Syria has used Hezbollah and its own military to maintain Lebanon in a state of perpetual instability and violence, as well as to attack our most important ally in the region, Israel. It is also bordered by our allies; Turkey, Jordan, and Iraq. During the Iraq War, Syria allowed al-Qaeda transit through its borders to kill Americans there. And despite the ideological differences between Ba'athism and Islamism, Syria is one of Iran's closest allies. While Assad is the more logical of the belligerant tyrants, that are clearly enemies in the region, and world, he is clearly an opponent of US National Interests.
While a case can be made for involvement in the Syrian Civil War, it is the responsibility of the POTUS to make that case, to the American People and to get authorization for it from Congress. And it is in the interests of the American People to ensure he does, before he commits us to that path. And that is where things are extremely skewed and dangerous. Leon Panetta has told Congress that this President has no intention of attaining Congressional authorization to commit us to war in Syria. He told them that instead he will seek UN or European approval, regardless of what the US Constitution says. He has offered no National Interests nor plan for how to win such a war to the American people.
And Libya reminds us that he will use the flimmsiest of excuses to do more than anyone has authorized him.
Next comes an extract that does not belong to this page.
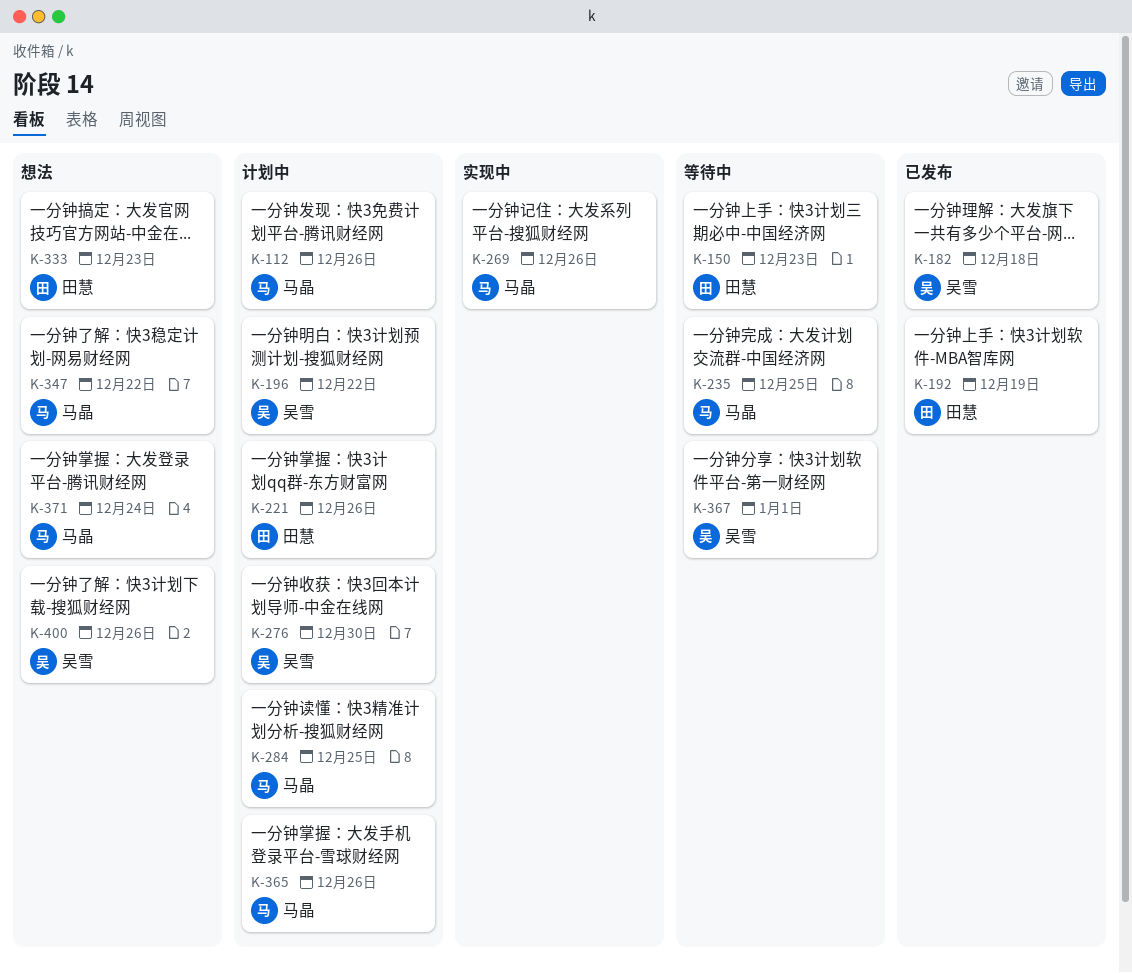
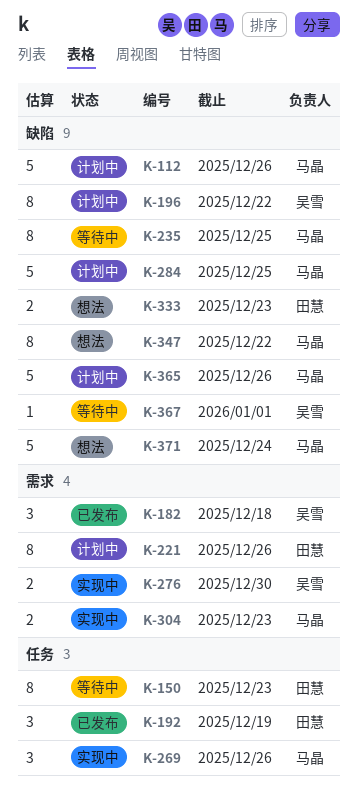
K-276, status: 计划中 -> 实现中
K-304: none -> present
K-400: present -> none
During his Libyan War, he asked the UN, not Congress for authorization. The UN gave him permission to institute a "No-Fly Zone." One can make the case that enforcing such a resolution would include destroying the anti-aircraft weaponry that would threaten our pilots, but it is a great leap to say that a "No-Fly Zone" includes killing Libyan Troops, bombing Qaddaffi's house, or blowing up civilian TV stations.
As we make our decisions during this campaign season, as we choose our politicians in November, we MUST return to the US Constitution, to remember why Our Founding Fathers wrote what they did, why they guaranteed us our God-Given Rights. They created 3 equal branches of government; a Congress to write the laws and approve the expenditures of Our Tax Dollars, an Executive to oversee the daily operations of government, and a Judiciary to oversee disputes, and protect the Constitution from abuses. They purposely attempted to prevent the rise of an Executive with unlimited power or capable of rule by decree. They purposely made it difficult to go to war. They clearly wrote that ONLY Congress can authorize war. They purposely left unelected judges and political appointees out of the legislative process. The purposely made the US Constitution supreme to all laws, treaties, and executive dictates. As we push the buttons for the next batch of politicians in Washington, we must choose those that will uphold their oath to the US Constitution.